I have been spending most of today with an error I just cannot figure out.
I am trying to do binary classification on structured data and all works perfectly fine during training but when I am trying to do prediction on the test-set it falls apart with the following error:
---------------------------------------------------------------------------
RuntimeError Traceback (most recent call last)
<ipython-input-67-0b44351ee6aa> in <module>()
----> 1 preds = learn.predict_dl(md.test_dl)
~/projects/fastai/fastai/learner.py in predict_dl(self, dl)
266 return predict_with_targs(self.model, dl)
267
--> 268 def predict_dl(self, dl): return predict_with_targs(self.model, dl)[0]
269
270 def predict_array(self, arr):
~/projects/fastai/fastai/model.py in predict_with_targs(m, dl)
150
151 def predict_with_targs(m, dl):
--> 152 preda,targa = predict_with_targs_(m, dl)
153 return to_np(torch.cat(preda)), to_np(torch.cat(targa))
154
~/projects/fastai/fastai/model.py in predict_with_targs_(m, dl)

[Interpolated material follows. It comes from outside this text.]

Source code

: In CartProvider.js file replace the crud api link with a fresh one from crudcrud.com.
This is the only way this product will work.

146 if hasattr(m, 'reset'): m.reset()
147 res = []
--> 148 for *x,y in iter(dl): res.append([get_prediction(m(*VV(x))),y])
149 return zip(*res)
150
~/anaconda2/envs/fastai/lib/python3.6/site-packages/torch/nn/modules/module.py in __call__(self, *input, **kwargs)
355 result = self._slow_forward(*input, **kwargs)
356 else:
--> 357 result = self.forward(*input, **kwargs)

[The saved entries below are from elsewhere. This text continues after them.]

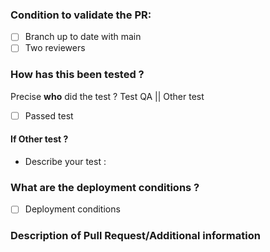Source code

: ### Condition to validate the PR:

- [ ] Branch up to date with main
- [ ] Two reviewers

### How has this been tested ?

Precise **who** did the test ?
Test QA || Other test

- [ ] Passed test

#### If Other test ?

- Describe your test :

### What are the deployment conditions ?

- [ ] Deployment conditions

### Description of Pull Request/Additional information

358 for hook in self._forward_hooks.values():
359 hook_result = hook(self, input, result)
<ipython-input-53-895619868d8b> in forward(self, x_cat, x_cont)
34 if self.use_bn: x = b(x)
35 x = d(x)
---> 36 x = self.outp(x)
37 if self.y_range:
38 x = F.sigmoid(x)
~/anaconda2/envs/fastai/lib/python3.6/site-packages/torch/nn/modules/module.py in __call__(self, *input, **kwargs)
355 result = self._slow_forward(*input, **kwargs)
356 else:
--> 357 result = self.forward(*input, **kwargs)
358 for hook in self._forward_hooks.values():
359 hook_result = hook(self, input, result)
~/anaconda2/envs/fastai/lib/python3.6/site-packages/torch/nn/modules/linear.py in forward(self, input)
53
54 def forward(self, input):
---> 55 return F.linear(input, self.weight, self.bias)
56
57 def __repr__(self):
~/anaconda2/envs/fastai/lib/python3.6/site-packages/torch/nn/functional.py in linear(input, weight, bias)
833 if input.dim() == 2 and bias is not None:
834 # fused op is marginally faster
--> 835 return torch.addmm(bias, input, weight.t())
836
837 output = input.matmul(weight.t())
RuntimeError: cuda runtime error (59) : device-side assert triggered at /opt/conda/conda-bld/pytorch_1518244421288/work/torch/lib/THC/THCTensorCopy.cu:204
The code I am trying to run is this:
model = MixedInputModel(emb_szs, n_cont=0, emb_drop=0, out_sz=2, szs=[500], drops=[0.5]).cuda()
bm = BasicModel(model, 'binary_classifier')
trn_df, trn_y = df.iloc[:train_size], y[:train_size]
val_df, val_y = df.iloc[train_size:], y[train_size:]
md = ColumnarModelData.from_data_frames(DIR_ROOT, trn_df, val_df, trn_y.astype('int'), val_y.astype('int'), cat_vars, 128, test_df=df_test)
learn = StructuredLearner(md, bm)
learn.crit = F.cross_entropy
The basic idea is from : https://github.com/KeremTurgutlu/deeplearning/blob/master/avazu/FAST.AI%20Classification%20-%20Kaggle%20Avazu%20CTR.ipynb
But I get the another error if I instead use the fast.ai out-of-box code and run (similar to the Rossman notebook):
m = md.get_learner(emb_szs, len(df.columns) - len(cat_vars), 0.5, 1, [1000,500], [0.001,0.01], y_range=y_range)
m.crit = F.binary_cross_entropy
pred_test=m.predict(False)
In this case I get:
RuntimeError: cuda runtime error (59) : device-side assert triggered at /opt/conda/conda-bld/pytorch_1518244421288/work/torch/lib/THCUNN/generic/Threshold.cu:34
So. No matter what I do it seems my test-set predictions are crashing.
This is how the data frames look like:
Anyone have any idea about what to do?